Some ADHD sufferers may respond positively to an elimination diet. The Feingold Diet, a food-elimination program used since the 1970s as an ADHD treatment, is based on the concept that artificial ingredients in foods trigger sensitivities that result in hyperactive behavior. The value of the diet as a treatment for ADHD remains open to debate. The Feingold program restricts aspartame, synthetic food coloring, artificial flavorings and preservatives, and salicylates – foods such as almonds, raisins, tangerines, tea, apples, berries and peppers that contain an aspirin-like substance. Under the diet, you may use any foods that are free of all restricted substances to construct a menu.
Healthy Brain Food
Children with ADHD have shown deficiencies of zinc, iron, B-6 and magnesium, according to Harvard Medical School. In addition, Harvard notes that omega-3 fats from cold water fish such as salmon and omega-6 fatty acids from vegetable oils help neurotransmitters in the brain to function. Include at least two servings a week of low-mercury seafood, including salmon, shrimp and canned light tuna. Make the fish taste more kid-friendly by mixing some ranch seasoning mix with a touch of olive oil or bread crumbs and coat the fish before baking. Be sure your child’s diet has the full complement of recommended vitamins and minerals. Zinc is present in nuts, grains and legumes as well as in meats. Fish, meats, beans, egg yolks and dark greens such as kale and spinach are iron-rich. Check with your child’s doctor before adding a vitamin supplement.

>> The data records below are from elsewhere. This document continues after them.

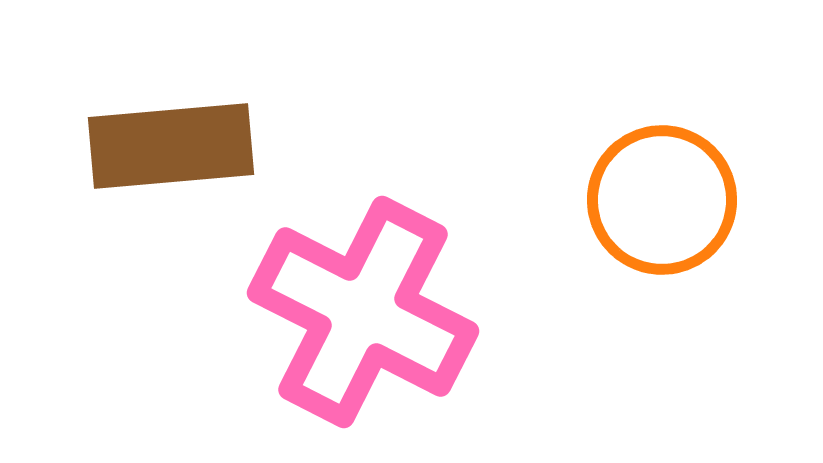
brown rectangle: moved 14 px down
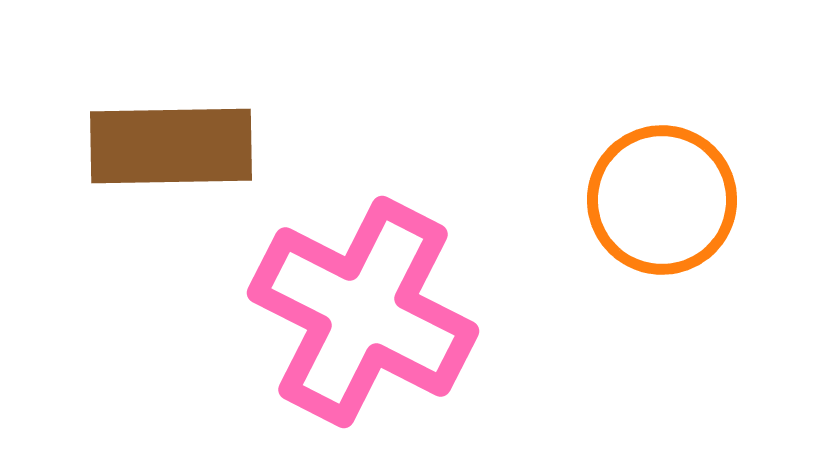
brown rectangle: rotated 4 degrees clockwise
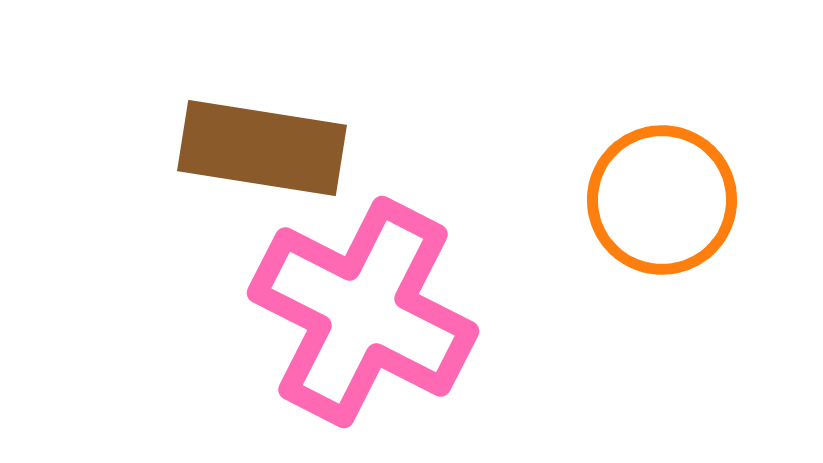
brown rectangle: moved 91 px right, 2 px down; rotated 10 degrees clockwise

Both the Food and Agriculture Organization of the United Nations and the American Dietetic Association, or ADA, report that no link exists between the consumption of sugar and hyperactive behavior. The ADA does recommend limiting sugar to avoid spikes in blood glucose, cavities and unhealthy weight gain. An occasional sugary dessert is fine, but substitute fresh fruits when it’s time for sweets. The ADA suggests trading cookies and milk for a healthier banana and low-fat chocolate milk or adding berries to vanilla low-fat yogurt.
Most treatment for hyperactivity involves medication. Diet becomes extremely important when taking prescription medicine for hyperactive behavior. Some of the medications may suppress appetite, and a child who isn’t eating well can develop other health problems, fail to grow properly, become listless and inattentive, or receive reduced benefits from the medication. Follow the USDA MyPlate recommendations to create nutritious menus for breakfast and dinner, and work with your child’s school to ensure that lunch is nutritionally sound. Try whole grains and fruits for morning meals, fresh vegetables in wraps and soups plus nuts, soy nuts, raisins or other fruit snacks for lunch and a lean protein with more vegetables and whole grains for dinner.